Most integration programs will have some automatic (or semi-automatic) method to help defining the detector area behind the beamstop. autoPROC (when run with the default XDS path) will try and use the automatic DEFPIX stage of the processing pipeline, automatically adjusting parameters to effectively mask out the beamstop shadow. This often works adequately, but if there is special emphasis on the quality of the low-resolution data, some manual work might be required.

The easiest is to define an ellipse (via X,Y pixel coordinates) and provide them to autoPROC using the XDS keyword UNTRUSTED_ELLIPSE.

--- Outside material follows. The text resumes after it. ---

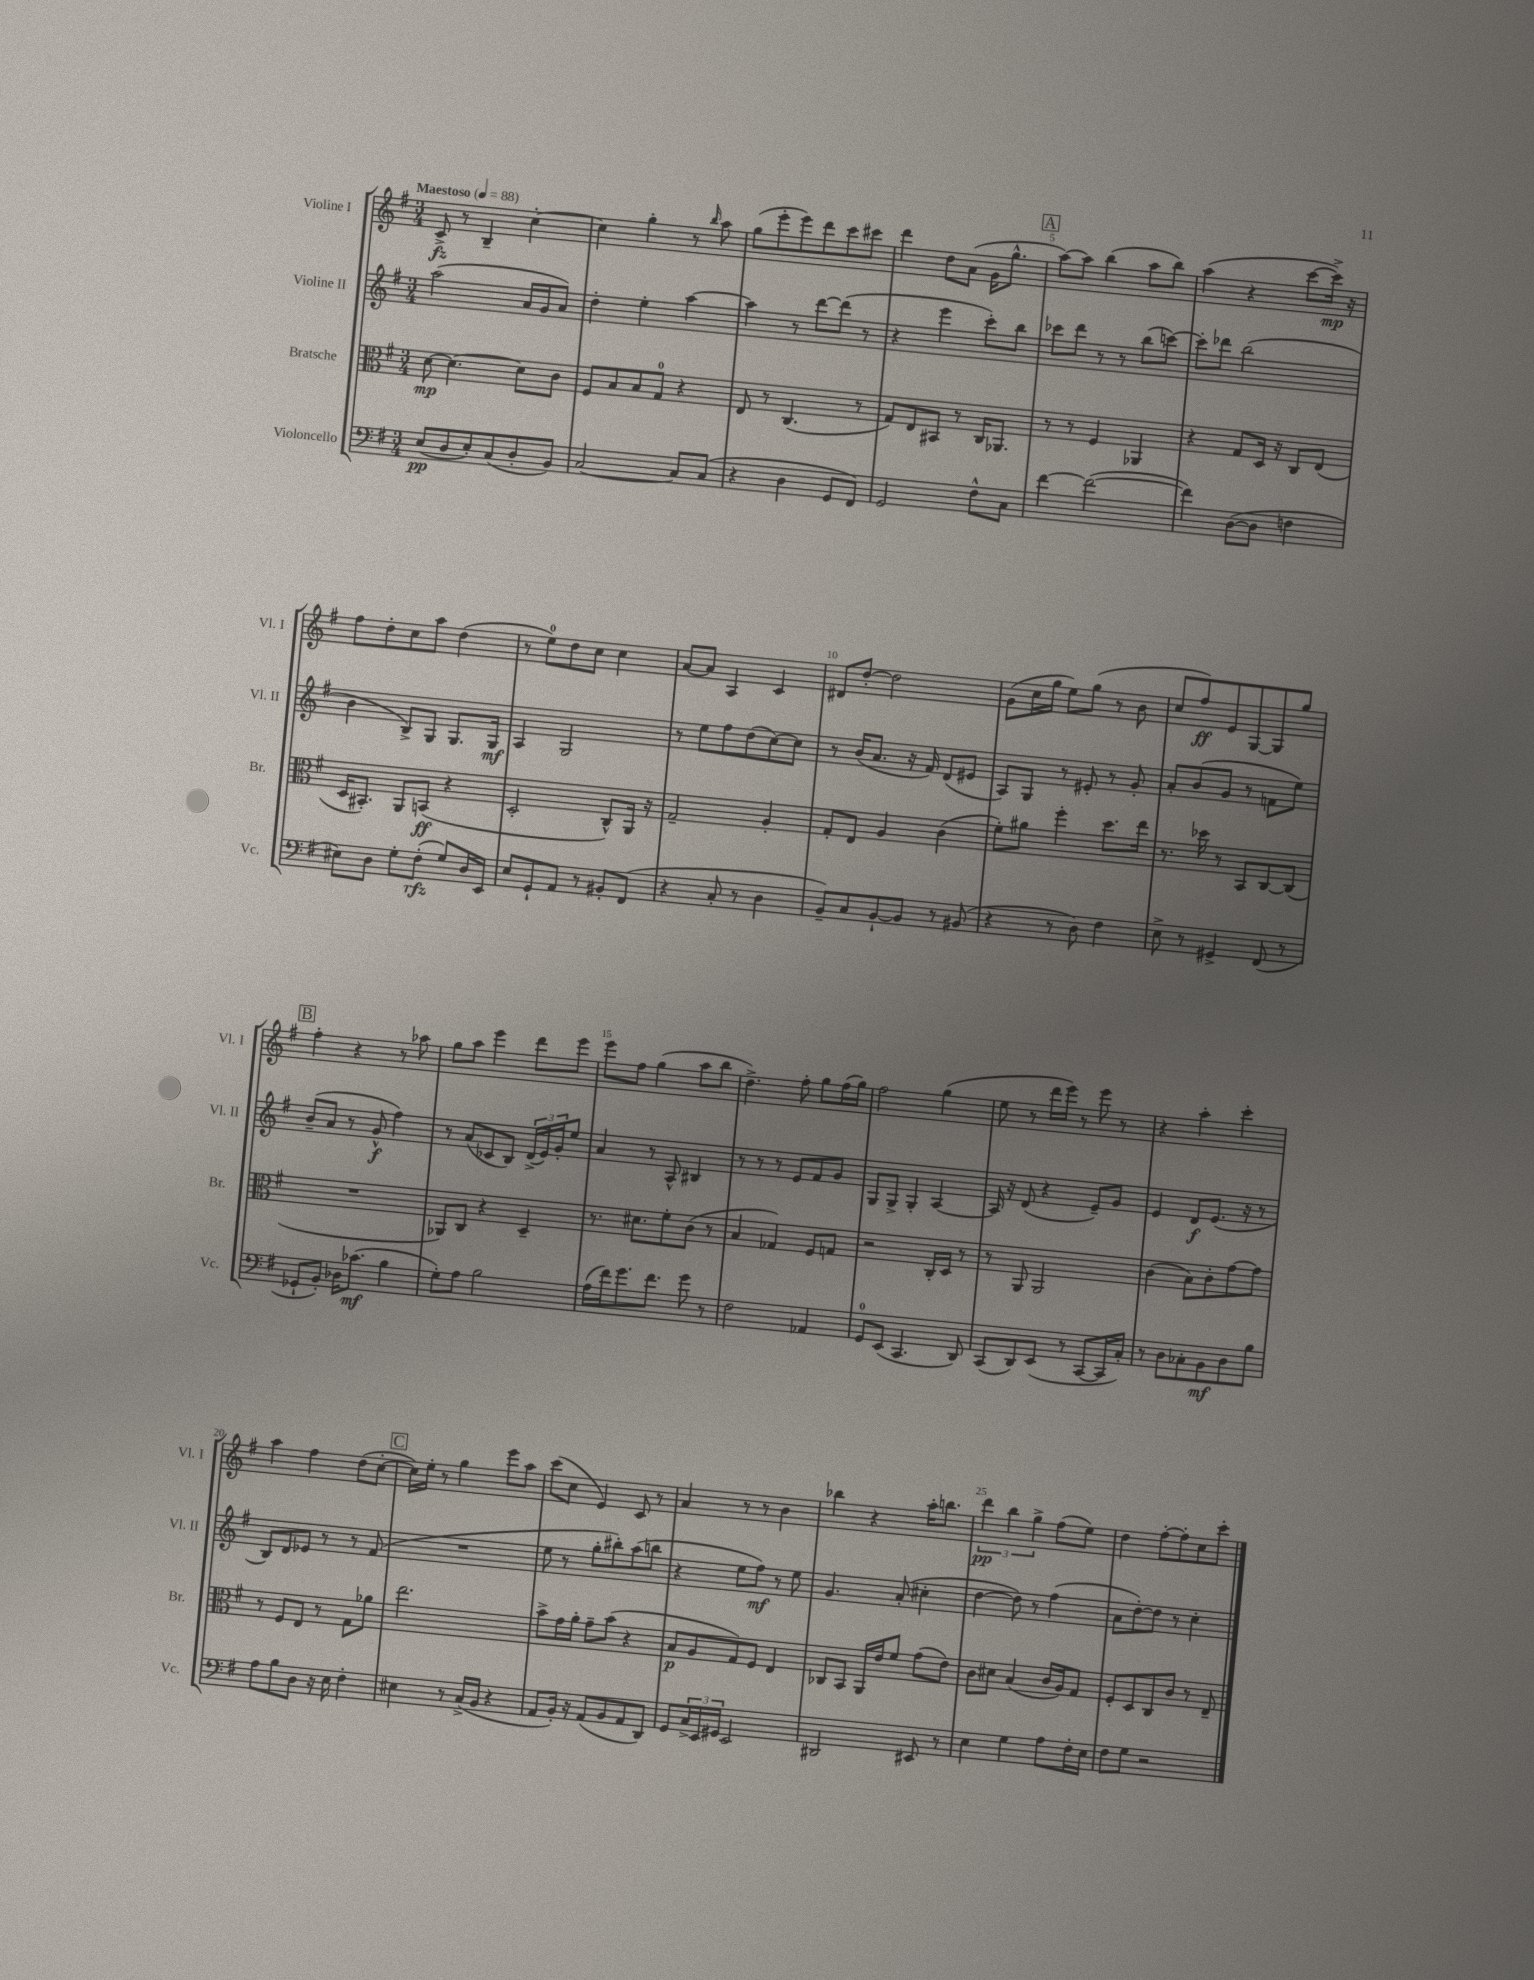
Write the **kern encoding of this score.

% process -ref 1h87.mtz -Id LysoHepes,`pwd`,exp5_lyso_ligands_1_###.img,61,120 -M fast autoPROC_XdsKeyword_TRUSTED_REGION="0.0 1.05" -R 999.9 1.6 autoPROC_XdsKeyword_UNTRUSTED_ELLIPSE="1493 1588 1488 1588" -d 05 | tee 05.lis

High-resolution

The default criteria for high-resolution limits are a good starting point, but might need adjusting for very well and very poorly diffracting crystals - see eg. the Why don't I get the desired I/sigI value in the high resolution shell? FAQ entry.


References

(1) Vonrhein, C., Flensburg, C., Keller, P., Sharff, A., Smart, O., Paciorek, W., Womack, T. & Bricogne, G. (2011).Data processing and analysis with the autoPROC toolbox. Acta Cryst. D67, 293-302.

(2) Annette Faust, Santosh Panjikar, Uwe Muller, Venkataraman Parthasarathy, Andrea Schmidt, Victor Lamzin, and Manfred S. Weiss (2008). J. Appl. Cryst. 41, 1161-1172.